What to work on :: Look through the listing below, find every line with the string "text", and copy it.
(Material for this exercise)
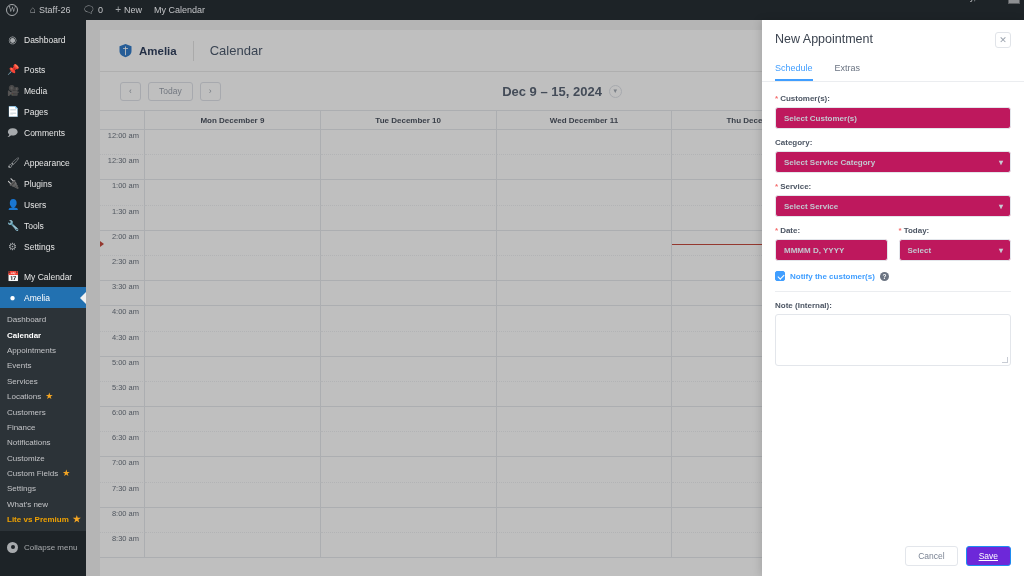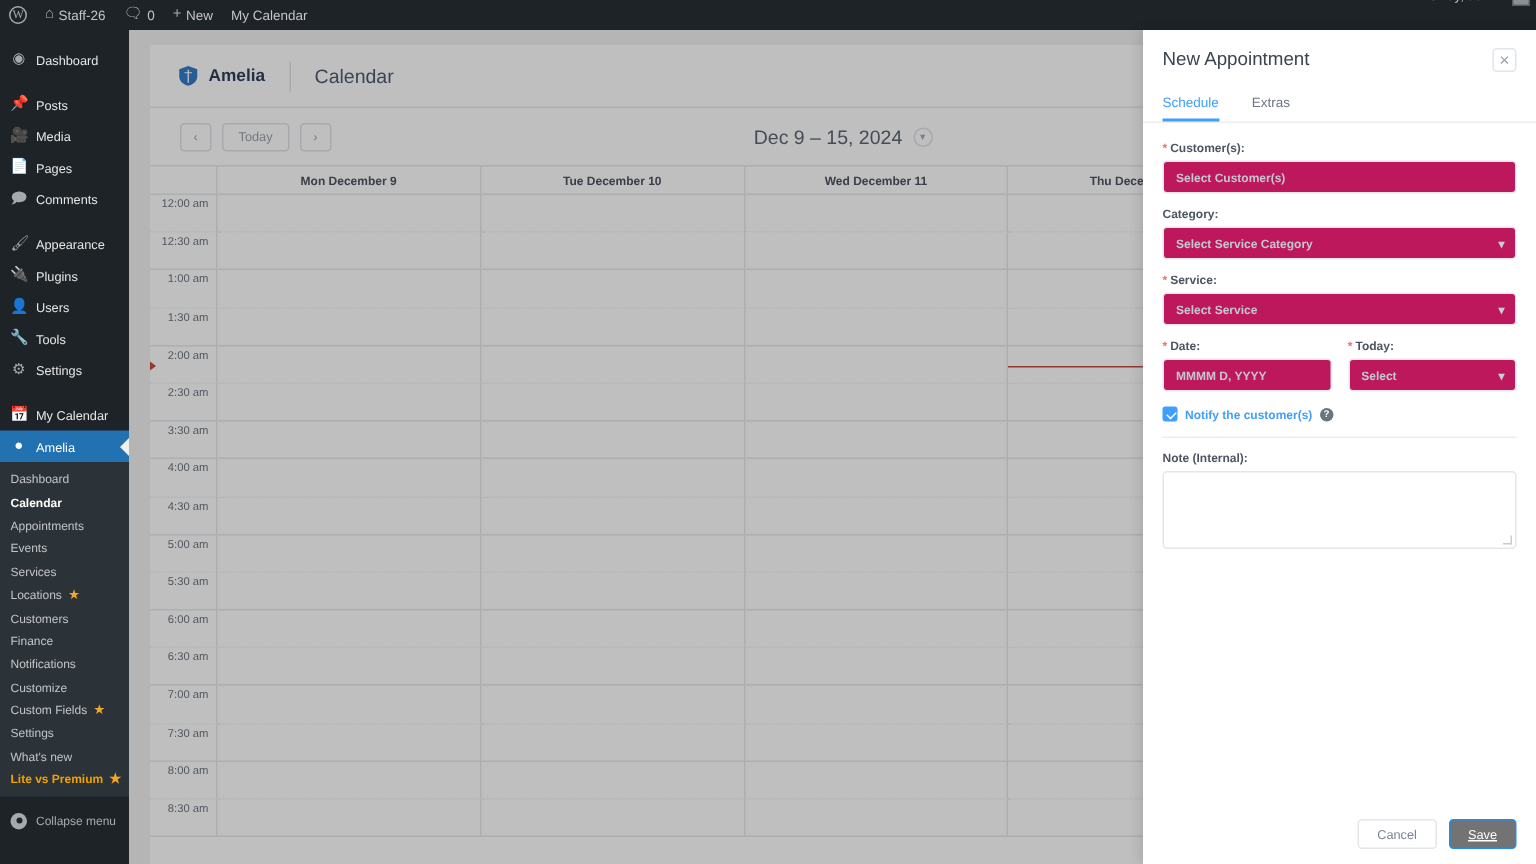--- a/index.html
+++ b/index.html
@@ -97,21 +97,21 @@
   .cal-btn {
     height: 19px; min-width: 21px; padding: 0 6px;
     border: 1px solid #dcdfe6; border-radius: 3px; background: #fff;
     font-size: 8.5px; color: #8f97a3; display: flex; align-items: center; justify-content: center;
   }
   .cal-btn.today { padding: 0 10px; }
   .cal-title-wrap {
     position: absolute; left: 0; right: 0; text-align: center;
     display: flex; align-items: center; justify-content: center; gap: 7px; pointer-events: none;
   }
-  .cal-title { font-size: 13px; color: #4a5668; }
+  .cal-title { font-size: 13px; color: #4a5668; font-weight: bold; }
   .cal-caret {
     width: 13px; height: 13px; border: 1px solid #dcdfe6; border-radius: 50%;
     display: inline-flex; align-items: center; justify-content: center;
     font-size: 7px; color: #9aa2ad; background: #fff;
   }
   .cal-toolbar-inner { position: relative; width: 100%; display: flex; align-items: center; }
 
   .cal-grid { position: relative; background: #fff; }
   .cal-head-row {
     display: flex; height: 20px; border-top: 1px solid #e4e6ea; border-bottom: 1px solid #e4e6ea; text-align: right;
@@ -211,21 +211,21 @@
   }
   .modal-footer {
     height: 40px; display: flex; align-items: center; justify-content: flex-end;
     gap: 8px; padding: 0 13px; background: #fff;
   }
   .btn {
     height: 20px; padding: 0 12px; border-radius: 3px; font-size: 8.5px;
     display: flex; align-items: center; justify-content: center;
   }
   .btn.cancel { border: 1px solid #e3e6eb; background: #fff; color: #7b8494; }
-  .btn.save { background: #737373; color: #fff; border: 1px solid #1e8cf1; text-decoration: underline; }
+  .btn.save { background: #6d28d9; color: #fff; border: 1px solid #1e8cf1; text-decoration: underline; }
 </style>
 </head>
 <body>
 
 <div id="app">
 
   <div class="wp-adminbar">
     <div class="ab-left">
       <div class="ab-item">
         <span class="wp-logo-circle"></span>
(End Material for this exercise)
Result of this task ::
     position: absolute; left: 0; right: 0; text-align: center;
     display: flex; height: 20px; border-top: 1px solid #e4e6ea; border-bottom: 1px solid #e4e6ea; text-align: right;
-  .btn.save { background: #737373; color: #fff; border: 1px solid #1e8cf1; text-decoration: underline; }
+  .btn.save { background: #6d28d9; color: #fff; border: 1px solid #1e8cf1; text-decoration: underline; }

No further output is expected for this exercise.